:: EXERCISE ::
Print the lines from the one containing "谷歌浏览器的广告屏蔽功能是许多用户用来提高浏览体验和保护隐私的重要工" up to and including the one containing "6. 使用广告拦截扩展：除了插件，还有一些专门的广告拦截扩展，它们可以直", copying them exactly.

Saved data entries:
=== Begin Enclosure ===
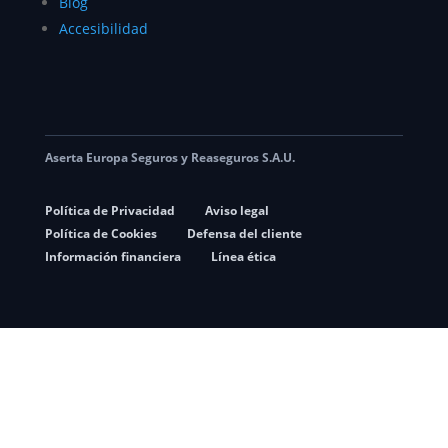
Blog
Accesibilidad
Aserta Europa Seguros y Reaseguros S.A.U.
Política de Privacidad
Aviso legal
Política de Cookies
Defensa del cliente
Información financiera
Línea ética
=== End Enclosure ===
=== Begin Enclosure ===
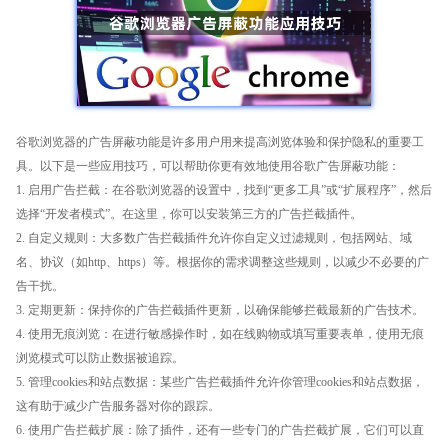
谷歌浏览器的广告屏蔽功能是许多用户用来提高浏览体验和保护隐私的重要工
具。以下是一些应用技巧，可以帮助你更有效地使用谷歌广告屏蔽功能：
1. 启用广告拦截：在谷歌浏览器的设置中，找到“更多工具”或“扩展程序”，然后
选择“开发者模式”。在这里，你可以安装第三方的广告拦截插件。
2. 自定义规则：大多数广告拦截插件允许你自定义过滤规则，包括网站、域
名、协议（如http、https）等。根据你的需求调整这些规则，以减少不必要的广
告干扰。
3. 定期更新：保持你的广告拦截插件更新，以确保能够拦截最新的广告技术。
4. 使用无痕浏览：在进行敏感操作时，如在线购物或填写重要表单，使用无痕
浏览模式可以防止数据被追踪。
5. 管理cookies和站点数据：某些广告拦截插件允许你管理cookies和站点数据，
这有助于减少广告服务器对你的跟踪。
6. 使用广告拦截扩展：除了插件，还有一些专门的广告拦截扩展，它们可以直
=== End Enclosure ===
:: ANSWER TO THE PROBLEM ::
谷歌浏览器的广告屏蔽功能是许多用户用来提高浏览体验和保护隐私的重要工
具。以下是一些应用技巧，可以帮助你更有效地使用谷歌广告屏蔽功能：
1. 启用广告拦截：在谷歌浏览器的设置中，找到“更多工具”或“扩展程序”，然后
选择“开发者模式”。在这里，你可以安装第三方的广告拦截插件。
2. 自定义规则：大多数广告拦截插件允许你自定义过滤规则，包括网站、域
名、协议（如http、https）等。根据你的需求调整这些规则，以减少不必要的广
告干扰。
3. 定期更新：保持你的广告拦截插件更新，以确保能够拦截最新的广告技术。
4. 使用无痕浏览：在进行敏感操作时，如在线购物或填写重要表单，使用无痕
浏览模式可以防止数据被追踪。
5. 管理cookies和站点数据：某些广告拦截插件允许你管理cookies和站点数据，
这有助于减少广告服务器对你的跟踪。
6. 使用广告拦截扩展：除了插件，还有一些专门的广告拦截扩展，它们可以直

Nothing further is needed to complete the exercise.